In OOP, you model a problem domain by identifying the important Nouns and turning them into classes. For a version control system, you'd have Commits, sure, and maybe you get Trees, too. But you'd also have Diffs, because diffs are a Very Important Thing, and it's practically inconceivable that an important thing would not be modeled as an object.
And what do you do with important objects? You build them with Factories, you persist them in databases via an ORM, or maybe you serialize them as XML and store them on disk. You could have the insight that Diffs are cheaply computed given Blobs and Trees, so they need not be first-class citizens in your data model; it's just so improbable that this would occur to you if you're thinking in terms of objects and methods.

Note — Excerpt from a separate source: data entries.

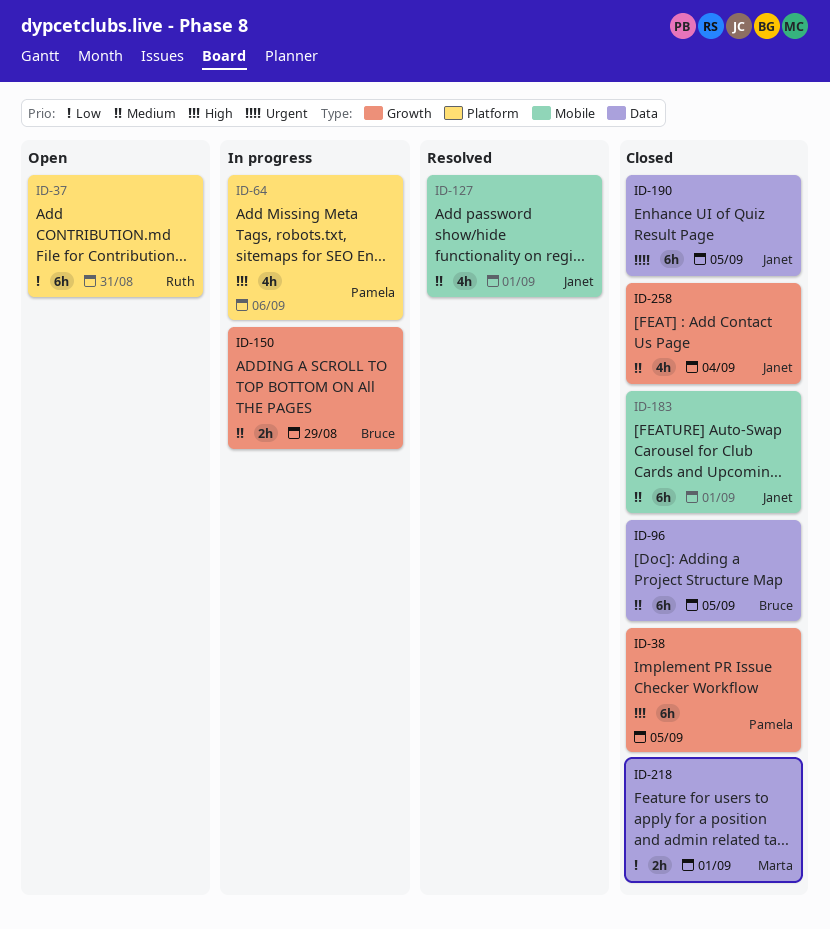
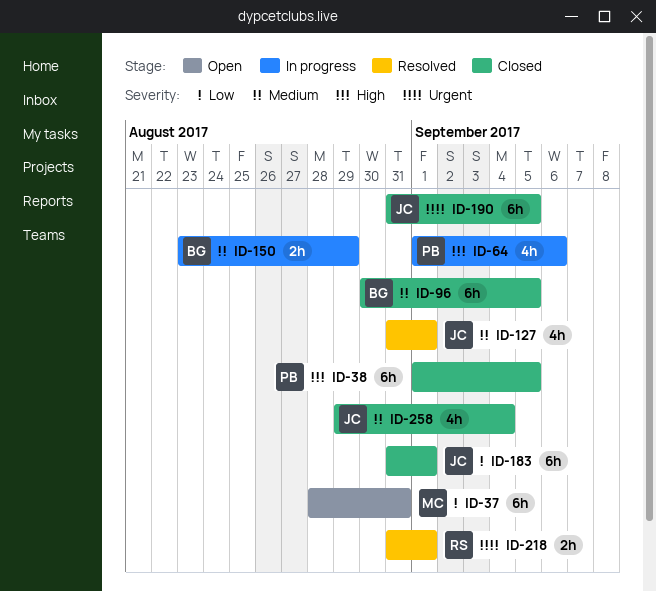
ID-37, owner: Ruth -> Marta
ID-183, priority: Medium -> Low
ID-218, status: Closed -> Resolved
ID-218, owner: Marta -> Ruth
ID-218, priority: Low -> Urgent

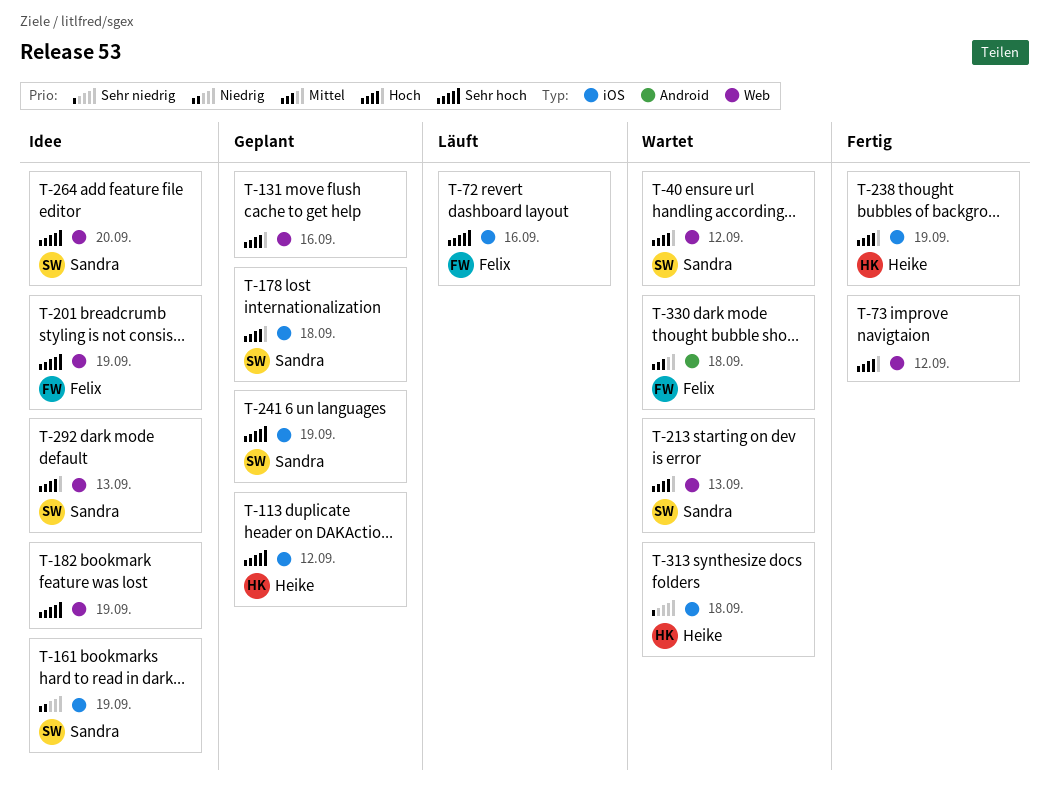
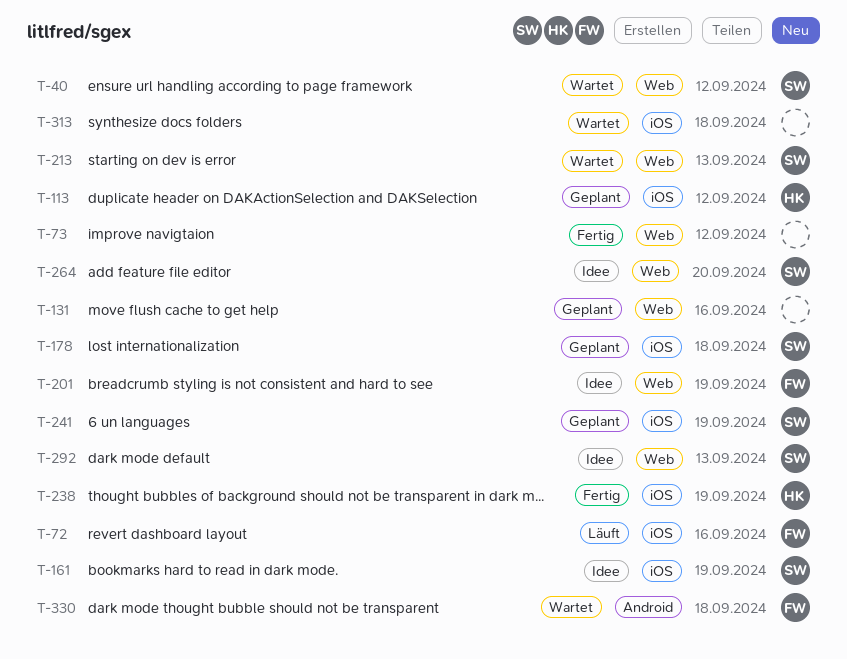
T-182: present -> none
T-313, owner: Heike -> none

This quote from Linus Torvalds now makes more sense to me:
In fact, I'm a huge proponent of designing your code around the data, rather than the other way around, and I think it's one of the reasons git has been fairly successful (*). ... (*) I will, in fact, claim that the difference between a bad programmer and a good one is whether he considers his code or his data structures more important. Bad programmers worry about the code. Good programmers worry about data structures and their relationships.
– Linus Torvalds 4
I generally avoid engaging in hero-worship, and I'm especially wary of making a hero of anyone who casually divides the world into "bad programmers" and "good programmers." But I do have a renewed sense of respect for both the design and the designer of git.